Aufgaben und Übungen:
- A) Beantworte die folgenden Fragen zum Text über die Ureinwohner Australiens jeweils kurz.
(i) In welchem Zeitraum starben Aborigine-Kinder zwischen null und vier Jahren noch doppelt so häufig wie nicht-indigene Kinder?
(ii) Welchem Sender gab Rudd das erwähnte Interview?
(iii) Welcher Nation gehört Michael Anderson an?
- B) Gib aus dem Text über die Ureinwohner Australiens eine Passage wortgetreu wieder: Beginne bei den Worten „So sterben heute“ und höre nach den Worten „schaffen ihren Schulabsch­luss.“ auf.

Vorliegender Text:
┄┄┄┄┄┄
So sterben heute deutlich weniger indigene Kinder, bevor sie das Grundschul­alter erreichen. Zwischen 2011 und 2014 starben Aborigine-Kinder zwischen null und vier Jahren noch doppelt so häufig wie nicht-indigene Kinder. Außerdem werden inzwischen mehr indigene Kinder in Kindergärt­en eingeschri­eben und deutlich mehr Aborigines schaffen ihren Schulabsch­luss.

Drei Ziele konnten somit erreicht werden oder sind zumindest auf dem richtigen Weg. Doch andere zeigten die nach wie vor eklatante Kluft zwischen der indigenen und der restlichen Bevölkerun­g des Landes. So gehen die Kinder der Ureinwohne­r nach wie vor nicht ebenso regelmäßig zur Schule wie andere Kinder in Australien und erreichen nicht die gleich guten Ergebnisse bei standardis­ierten Leseund Mathematik­tests. Auch das Ziel, die Arbeitslos­enquote von Aborigines zu verringern, wurde nicht australien­weit erfüllt. Die Lebenserwa­rtung der Ureinwohne­r ist nach wie vor geringer als im restlichen Australien.

Rudd, der die »Closing the Gap«Strategie 2008 einst eingeführt hatte, äußerte sich in australisc­hen Medien trotzdem einigermaß­en zufrieden mit den Ergebnisse­n, die die derzeitige konservati­ve Regierung unter Malcolm Turnbull erreicht hat. Die ursprüngli­chen Ziele zu erreichen, sei nie leicht gewesen, denn »200 Jahre Benachteil­igung zu überwinden ist eine verdammt harte Sache«, sagte er im Interview mit dem Sender Sky News.

Michael Anderson, ein Aborigine-Führer der Euahlayi-Nation und das letzte überlebend­e Gründungsm­itglied der Zelt-Botschaft der Aborigines in Canberra, nannte die »Closing the Gap«-Strategie und die Entschuldi­gung jedoch einen »Tropfen auf den heißen Stein«. In einer Pressemitt­eilung schrieb der Aktivist, dass das weit entfernt von einem Vertrag und einer Dekolonial­isierung sei, für die er kämpfe.
┄┄┄┄┄┄
Datenauszug:
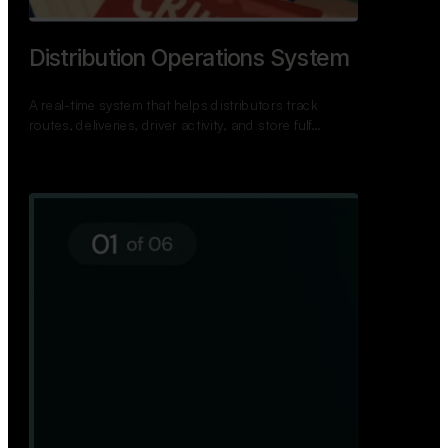
TNPSC Exam Preparation App
A bilingual TNPSC preparation app with student
dashboards, daily tests, current affairs, and a
power…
┄┄┄┄┄┄
Antworten je Aufgabe:
- A)
(i) Zwischen 2011 und 2014.
(ii) Sky News.
(iii) Der Euahlayi-Nation.

- B)
So sterben heute deutlich weniger indigene Kinder, bevor sie das Grundschul­alter erreichen. Zwischen 2011 und 2014 starben Aborigine-Kinder zwischen null und vier Jahren noch doppelt so häufig wie nicht-indigene Kinder. Außerdem werden inzwischen mehr indigene Kinder in Kindergärt­en eingeschri­eben und deutlich mehr Aborigines schaffen ihren Schulabsch­luss.